Das Mondmetall
Hermes Trismegistus und die Smaragdtafel: Die Wurzeln der hermetischen Kunst
„Wie oben, so unten“ — der dreimal große Hermes, seine Smaragdtafel und warum jede unserer Flaschen im ursprünglichen Wortsinn hermetisch versiegelt ist.
Der dreimal Große
Als sich in der Antike griechische und ägyptische Welt begegneten, verschmolzen zwei Götter zu einer Gestalt: Hermes, der Götterbote und Führer der Seelen, und Thot, der ibisköpfige ägyptische Gott der Schrift, der Weisheit und des Mondes. Aus ihnen wurde Hermes Trismegistus — der „dreimal große Hermes“. Der Überlieferung nach trug er den Titel, weil er die drei Teile der Weisheit der ganzen Welt kannte: die Alchemie, die Astrologie und die Kunst der inneren Wandlung.

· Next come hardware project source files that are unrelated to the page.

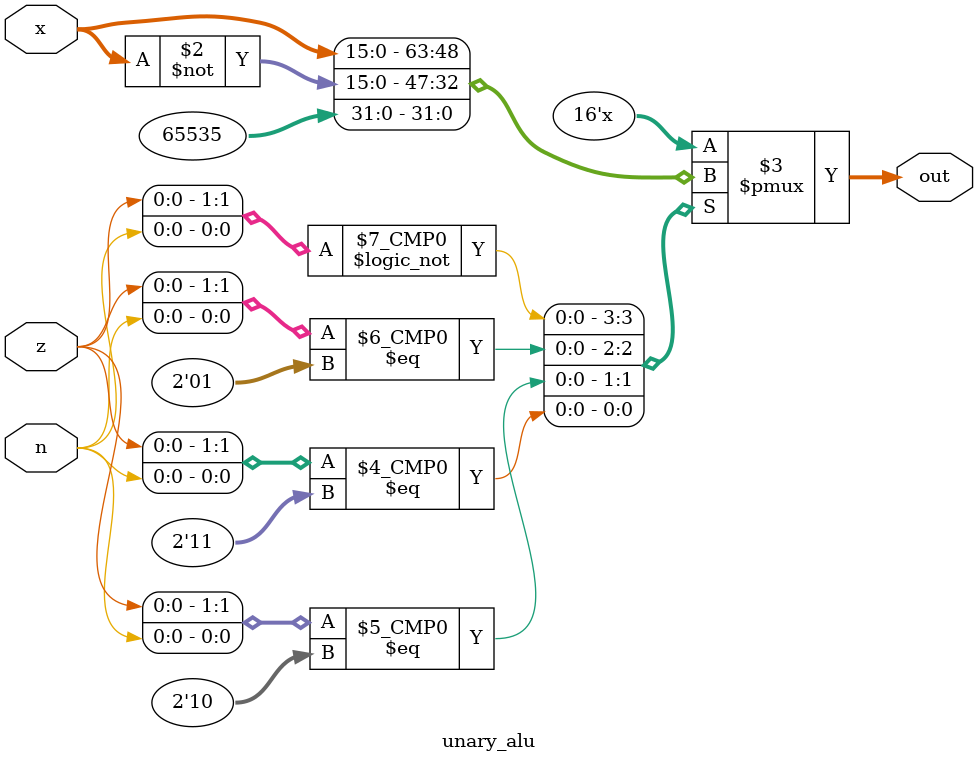
<source format=sv>
module unary_alu #(
    parameter int WIDTH = 16
) (
    input logic z,
    input logic n,
    input logic [WIDTH - 1:0] x,
    output logic [WIDTH - 1:0] out
);

  always_comb
    case ({
      z, n
    })
      2'b00:   out = x;
      2'b01:   out = ~x;
      2'b10:   out = 0;
      2'b11:   out = ~0;
      default: out = x;
    endcase

endmodule

</source>
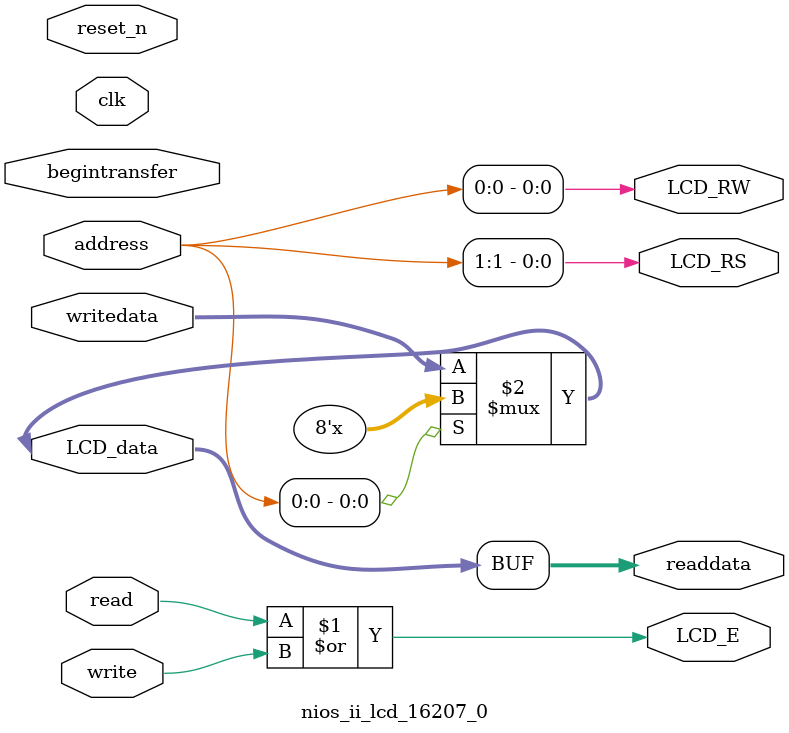
<source format=v>

`timescale 1ns / 1ps
// synthesis translate_on

// turn off superfluous verilog processor warnings 
// altera message_level Level1 
// altera message_off 10034 10035 10036 10037 10230 10240 10030 

module nios_ii_lcd_16207_0 (
                             // inputs:
                              address,
                              begintransfer,
                              clk,
                              read,
                              reset_n,
                              write,
                              writedata,

                             // outputs:
                              LCD_E,
                              LCD_RS,
                              LCD_RW,
                              LCD_data,
                              readdata
                           )
;

  output           LCD_E;
  output           LCD_RS;
  output           LCD_RW;
  inout   [  7: 0] LCD_data;
  output  [  7: 0] readdata;
  input   [  1: 0] address;
  input            begintransfer;
  input            clk;
  input            read;
  input            reset_n;
  input            write;
  input   [  7: 0] writedata;

  wire             LCD_E;
  wire             LCD_RS;
  wire             LCD_RW;
  wire    [  7: 0] LCD_data;
  wire    [  7: 0] readdata;
  assign LCD_RW = address[0];
  assign LCD_RS = address[1];
  assign LCD_E = read | write;
  assign LCD_data = (address[0]) ? {8{1'bz}} : writedata;
  assign readdata = LCD_data;
  //control_slave, which is an e_avalon_slave

endmodule


</source>
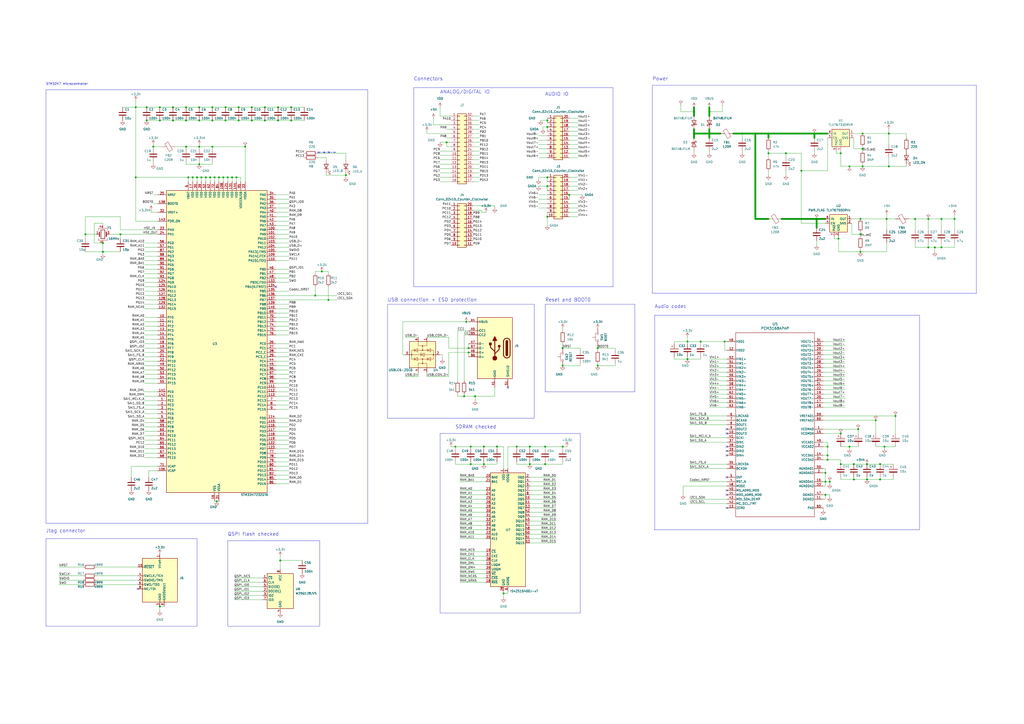
<source format=kicad_sch>
(kicad_sch (version 20230121) (generator eeschema)

  (uuid 96c555f0-60d4-4c87-a9d4-bcacdc37e9d8)

  (paper "A2")

  (title_block
    (title "STM32H7 audio board")
    (date "2024-03-15")
    (rev "rev 0.1")
    (comment 1 "Riccardo Ronchi")
  )

  

  (junction (at 513.08 259.08) (diameter 0) (color 0 0 0 0)
    (uuid 0093f5f7-edf2-4543-8b4c-020f0d9e4651)
  )
  (junction (at 264.16 259.08) (diameter 0) (color 0 0 0 0)
    (uuid 01617fbc-5b5b-4881-88d7-e8c46285e220)
  )
  (junction (at 495.3 278.13) (diameter 0) (color 0 0 0 0)
    (uuid 03f89841-a89a-47f1-a011-0887921f16dc)
  )
  (junction (at 100.33 69.85) (diameter 0) (color 0 0 0 0)
    (uuid 06e54bfe-f3ad-4655-87a2-599d2dcfb702)
  )
  (junction (at 123.19 62.23) (diameter 0) (color 0 0 0 0)
    (uuid 094ec32d-6b81-450f-971d-382e73c88d59)
  )
  (junction (at 168.91 62.23) (diameter 0) (color 0 0 0 0)
    (uuid 09f779eb-9978-44f8-8f2b-221a3306706a)
  )
  (junction (at 200.66 101.6) (diameter 0) (color 0 0 0 0)
    (uuid 0a4ea038-60bc-4bc3-9609-ea96e9f602d7)
  )
  (junction (at 269.24 229.87) (diameter 0) (color 0 0 0 0)
    (uuid 0abc04dd-4efc-43c6-827b-05d657233572)
  )
  (junction (at 119.38 102.87) (diameter 0) (color 0 0 0 0)
    (uuid 0ccdecf0-b3db-4f12-a597-706aba729f4f)
  )
  (junction (at 190.5 173.99) (diameter 0) (color 0 0 0 0)
    (uuid 0e81792f-8f9d-4e3b-96d0-ee54325b59d5)
  )
  (junction (at 486.41 138.43) (diameter 0) (color 0 0 0 0)
    (uuid 10762227-8e1f-471d-90d6-9fc9e313543a)
  )
  (junction (at 515.62 77.47) (diameter 0) (color 0 0 0 0)
    (uuid 1131d8f5-8f24-455f-b687-0b902ac44b6f)
  )
  (junction (at 280.67 269.24) (diameter 0) (color 0 0 0 0)
    (uuid 126ae595-227f-41be-8d59-dc6ad0a9aea3)
  )
  (junction (at 492.76 259.08) (diameter 0) (color 0 0 0 0)
    (uuid 13aecb63-cb72-47fa-bb43-7b64e3182cb2)
  )
  (junction (at 398.78 208.28) (diameter 0) (color 0 0 0 0)
    (uuid 14703092-0d3a-47a5-a747-bfbb331ed022)
  )
  (junction (at 480.06 264.16) (diameter 0) (color 0 0 0 0)
    (uuid 14a0ae52-cb4d-4696-8cfc-57bc4559ad0e)
  )
  (junction (at 330.2 113.03) (diameter 0) (color 0 0 0 0)
    (uuid 14ab3535-5471-406d-9d9c-209860282221)
  )
  (junction (at 146.05 69.85) (diameter 0) (color 0 0 0 0)
    (uuid 178c35dd-9435-42dd-9829-4df2fbe141c7)
  )
  (junction (at 114.3 102.87) (diameter 0) (color 0 0 0 0)
    (uuid 1b458681-bd7d-4437-934c-c0c186989393)
  )
  (junction (at 480.06 259.08) (diameter 0) (color 0 0 0 0)
    (uuid 1ee9e8c6-238a-4940-ac8b-d0516a331ac2)
  )
  (junction (at 510.54 269.24) (diameter 0) (color 0 0 0 0)
    (uuid 200f4c5f-48d5-4aea-9268-fcd3c6e76a57)
  )
  (junction (at 478.79 274.32) (diameter 0) (color 0 0 0 0)
    (uuid 21ad465a-a583-4189-9764-8c7adc06aac2)
  )
  (junction (at 162.56 325.12) (diameter 0) (color 0 0 0 0)
    (uuid 2220b72b-a53f-4542-8724-e6e18a2b9f24)
  )
  (junction (at 69.85 135.89) (diameter 0) (color 0 0 0 0)
    (uuid 23b460bb-c4e6-476e-beea-524bf41051e7)
  )
  (junction (at 142.24 85.09) (diameter 0) (color 0 0 0 0)
    (uuid 24bbd23c-53a2-41d3-a4c6-0a04c70f1530)
  )
  (junction (at 115.57 95.25) (diameter 0) (color 0 0 0 0)
    (uuid 263600ff-6be9-491b-aed4-18e7c97d3b30)
  )
  (junction (at 316.23 269.24) (diameter 0) (color 0 0 0 0)
    (uuid 26ab72c8-51a9-426c-8122-336eaa2e6fd7)
  )
  (junction (at 273.05 259.08) (diameter 0) (color 0 0 0 0)
    (uuid 2757f47b-06c2-4739-9b72-b2f259d635b1)
  )
  (junction (at 530.86 127) (diameter 0) (color 0 0 0 0)
    (uuid 28469710-b2f8-4f6a-97d3-bbdbe7f25ccc)
  )
  (junction (at 78.74 62.23) (diameter 0) (color 0 0 0 0)
    (uuid 29321fbb-9392-4e15-8f84-77d02ae2fb55)
  )
  (junction (at 487.68 269.24) (diameter 0) (color 0 0 0 0)
    (uuid 2e1fb72c-24a3-4295-b974-e5f038124640)
  )
  (junction (at 481.33 279.4) (diameter 0) (color 0 0 0 0)
    (uuid 2fd4706d-d7d8-42d5-a05f-54f4a4d8b379)
  )
  (junction (at 519.43 241.3) (diameter 0) (color 0 0 0 0)
    (uuid 36f77ba8-4e74-40d7-96f3-d04a6135c355)
  )
  (junction (at 280.67 259.08) (diameter 0) (color 0 0 0 0)
    (uuid 3a8b2b8a-05a7-4100-a9a9-dafe3ba7c696)
  )
  (junction (at 271.78 201.93) (diameter 0) (color 0 0 0 0)
    (uuid 3b7e7283-b44c-4ebc-bd3d-c8a874446f78)
  )
  (junction (at 121.92 102.87) (diameter 0) (color 0 0 0 0)
    (uuid 3bed0c1f-32fa-45cd-963d-23f038970593)
  )
  (junction (at 130.81 69.85) (diameter 0) (color 0 0 0 0)
    (uuid 3e8ceae3-a395-47bd-9308-570a892d6e34)
  )
  (junction (at 346.71 201.93) (diameter 0) (color 0 0 0 0)
    (uuid 3f16b496-21bd-4fb3-9787-3dd6a79bab82)
  )
  (junction (at 85.09 62.23) (diameter 0) (color 0 0 0 0)
    (uuid 40e76f94-99be-4872-a4f8-2314fff9dbdd)
  )
  (junction (at 92.71 351.79) (diameter 0) (color 0 0 0 0)
    (uuid 42e91d93-3547-4490-8bee-b80b804cc05f)
  )
  (junction (at 317.5 73.66) (diameter 0) (color 0 0 0 0)
    (uuid 445a6fa7-1030-4329-a076-cf5d5af79587)
  )
  (junction (at 273.05 269.24) (diameter 0) (color 0 0 0 0)
    (uuid 4a5857af-247c-4ea7-b212-815b29b973a5)
  )
  (junction (at 275.59 229.87) (diameter 0) (color 0 0 0 0)
    (uuid 4dc13b3a-b8fd-40fd-b4e9-80666cd4e76c)
  )
  (junction (at 346.71 212.09) (diameter 0) (color 0 0 0 0)
    (uuid 5203c61f-f04a-4945-bb9d-40f5449092c6)
  )
  (junction (at 124.46 102.87) (diameter 0) (color 0 0 0 0)
    (uuid 56713006-09a2-42a8-9e58-69757df805d4)
  )
  (junction (at 438.15 77.47) (diameter 0) (color 0 0 0 0)
    (uuid 5918d0dd-a0d3-40b6-a8db-eccce14dc96b)
  )
  (junction (at 92.71 62.23) (diameter 0) (color 0 0 0 0)
    (uuid 5c789a07-d43d-4b0f-8cec-1867153833cc)
  )
  (junction (at 85.09 69.85) (diameter 0) (color 0 0 0 0)
    (uuid 5cc77c73-30bb-4934-972f-ffca5fda7d64)
  )
  (junction (at 307.34 259.08) (diameter 0) (color 0 0 0 0)
    (uuid 5ce1822e-b2c2-485b-93e6-376e86b58ab2)
  )
  (junction (at 402.59 64.77) (diameter 0) (color 0 0 0 0)
    (uuid 5d095bdc-d745-43af-8cd9-025b58496d6a)
  )
  (junction (at 107.95 69.85) (diameter 0) (color 0 0 0 0)
    (uuid 5e6ae793-0c38-43d0-95d5-5963cdf8e627)
  )
  (junction (at 116.84 102.87) (diameter 0) (color 0 0 0 0)
    (uuid 5e7d99bf-7791-42ca-8732-07ecbbb28cfb)
  )
  (junction (at 546.1 127) (diameter 0) (color 0 0 0 0)
    (uuid 64b72f88-8253-435b-88cb-bc3a82e04f8b)
  )
  (junction (at 515.62 96.52) (diameter 0) (color 0 0 0 0)
    (uuid 65f0efae-838a-458e-96e7-2d9f3145bdc7)
  )
  (junction (at 478.79 279.4) (diameter 0) (color 0 0 0 0)
    (uuid 6738c5d2-4771-4923-a4ff-e06bb4643356)
  )
  (junction (at 510.54 278.13) (diameter 0) (color 0 0 0 0)
    (uuid 6a502602-3301-423f-84ab-4b1668193271)
  )
  (junction (at 406.4 198.12) (diameter 0) (color 0 0 0 0)
    (uuid 6b804319-b081-4fae-b73c-e525b893fd42)
  )
  (junction (at 316.23 259.08) (diameter 0) (color 0 0 0 0)
    (uuid 6d6160bd-a7f7-4aa9-be70-d282938804d0)
  )
  (junction (at 127 102.87) (diameter 0) (color 0 0 0 0)
    (uuid 715342a4-7ab8-4fe7-97c8-bdade964f3be)
  )
  (junction (at 445.77 88.9) (diameter 0) (color 0 0 0 0)
    (uuid 718cd356-1e7d-461b-915b-c98710dad336)
  )
  (junction (at 107.95 85.09) (diameter 0) 
... [355500 chars truncated]
</source>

Unter seinem Namen entstand in den ersten Jahrhunderten unserer Zeitrechnung das Corpus Hermeticum — eine Sammlung griechischer Lehrgespräche über Kosmos, Geist und Materie. Als eine Handschrift davon im 15. Jahrhundert nach Florenz gelangte, ließ Cosimo de’ Medici seinen Übersetzer Marsilio Ficino sogar die Werke Platons beiseitelegen: Erst sollte Hermes sprechen. Kaum ein Text hat die Gedankenwelt der Renaissance tiefer geprägt.
Die Smaragdtafel
Das berühmteste Vermächtnis des Hermes ist zugleich das kürzeste: die Tabula Smaragdina, die Smaragdtafel — ein Text von wenigen rätselhaften Zeilen, überliefert zuerst in arabischen Handschriften, später ins Lateinische übertragen. Ihr Kernsatz wurde zum Leitspruch der gesamten Alchemie: Was unten ist, gleicht dem, was oben ist — und was oben ist, gleicht dem, was unten ist. Und weiter heißt es dort über das eine Werk: „Sein Vater ist die Sonne, seine Mutter der Mond; der Wind trug es in seinem Bauch, seine Amme ist die Erde.“
Generationen von Alchemisten lasen die Tafel als verschlüsselte Anleitung zum Großen Werk. Auch Isaac Newton, Vater der modernen Physik, gehörte zu ihren Lesern: In seinem Nachlass fand sich eine eigenhändige englische Übersetzung der Smaragdtafel.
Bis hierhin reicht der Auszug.